Your story isn’t alone. People report being tailgated, boxed in, yelled at, or worse — just because they drive a Tesla. Even owners who just want to drive clean got caught in the crossfire.

These are injustices. They hurt. But hitting back at drivers won’t solve who’s pulling the strings.


The Nazi‑Of‑A‑CEO Tropes Aren’t Overstatement

I’m not using hyperbole lightly.

  • Cult of Personality: Musk gets adoration, fear, loyalty — those are authoritarian tools.
  • Symbolic Gestures: When you refuse to condemn certain extremist depictions, or you allow them to flourish in memes, rallies, gestures — that builds a certain base.
  • Platform Ownership: Musk owns X (formerly Twitter). He sets norms. He influences what people think, feel, believe. When CEOs have platform + spectacle + tech, they have soft power that’s scary.

Contradictions in Every Turn

Promise

Reality

Clean, sustainable future

EVs reduce emissions but mining, rare earth extraction, worker exploitation still big, messy.

Safety & Autopilot innovation

Lives lost. Crashes. Overpromising “autonomous.” Systems not foolproof; sometimes dangerous.

Innovation over regulation

Musk rails against regulators, delays compliance, delays safety improvements.

Empowerment of owners & freedom

Owners get pride, but also harassment, guilt by association. The free speech / free driver fantasy is murky.


Where Your Case Fits In

Owning that white 2021 Model 3, being proud, enjoying what Tesla once was — your experience was genuine.

When someone tried running you off the road, that moment was a micro‑example of what’s happening:

  • Identity politics creep in: driving the car becomes political symbol whether you want it to be or not.
  • People judge the car (and therefore you) by what Musk says, does, or symbolizes.
  • The injustice: you pay for the car, you maintain, you believe — but you become part of the flash, the spectacle, the target.

Why Attacking the Owners Does Nothing but Divide

Because owners are not the decision‑makers at the top. The CEO + board + culture + narrative are the ones to press.

If you go after everyday people:

  • You breed fear, toxicity, bitterness, infighting.
  • You dilute what meaningful protest looks like.
  • You give the regime what it wants: division. Scapegoats. Distraction.

What Should Be Done Instead

Not just rage. Strategy. Not just blame. Action.

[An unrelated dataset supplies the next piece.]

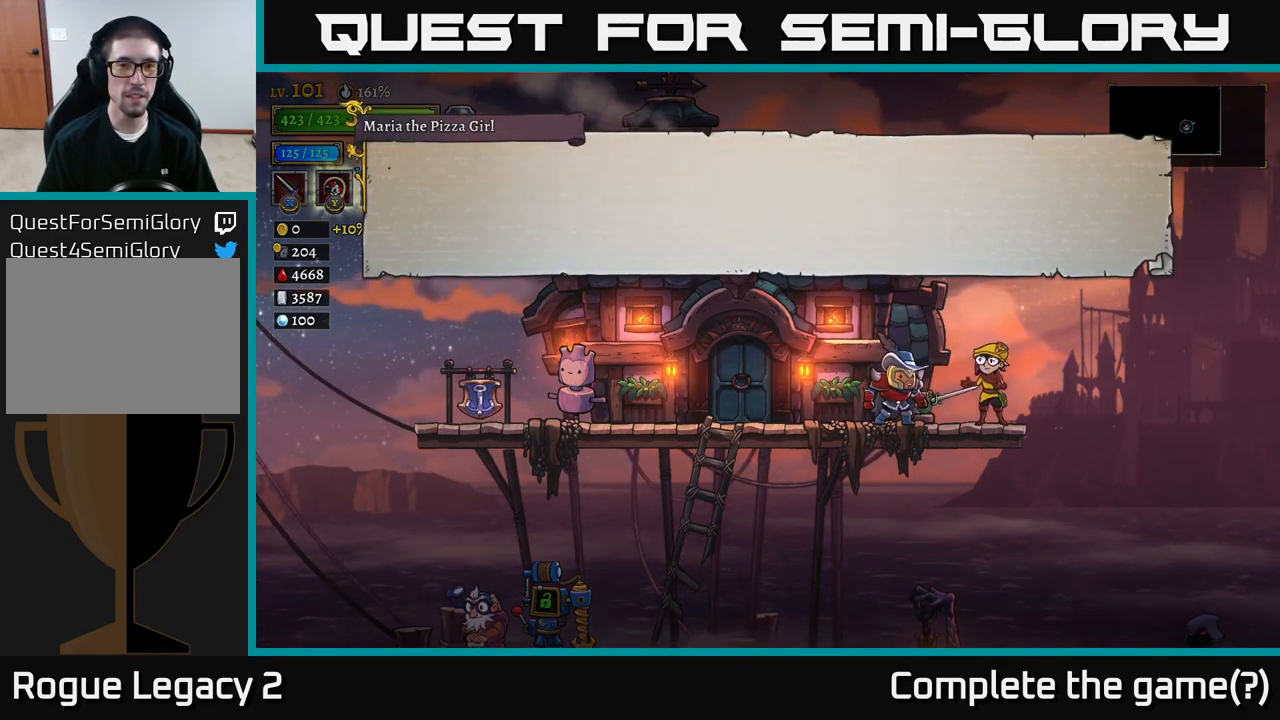
{"buttons": ["A"], "left_stick": "center", "right_stick": "center", "events": [[17, "A", "down"], [250, "A", "up"], [450, "A", "down"]]}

  1. Hold the CEO accountable: demand transparency, legal action where due, regulation around safety, worker equity, environmental impact.
  2. Raise awareness: share your stories. The nearly run‑off yourself is powerful. Make visible how political symbols intimidate. Use your voice as someone who lived both sides.
  3. Organize collectively: owners, workers, scientists, activists. Not tribal war, but aligned pressure. Boycott misuse. Push for policy changes. Use legal tools.
  4. Don’t weaponize the person driving the car: they’re not the problem. The system is. Anger misdirected at fellow humans weakens resistance.

Conclusion: Know What You Love, Know Why You Rage

I loved the Model 3. I still believe in parts of Tesla’s mission. But I also see what happens when a promise becomes a brand controlled by spectacle and cult.

The car shouldn’t make you a target. The system shouldn’t allow someone with performative fascist proximity to become your identity by association.

Fight for the promise, not the brand. Demand better, demand justice. Because real change doesn’t come from destroying symbols or people — it comes from making those who build them accountable.

And truth be told, I will buy another in future, if I can ever afford it!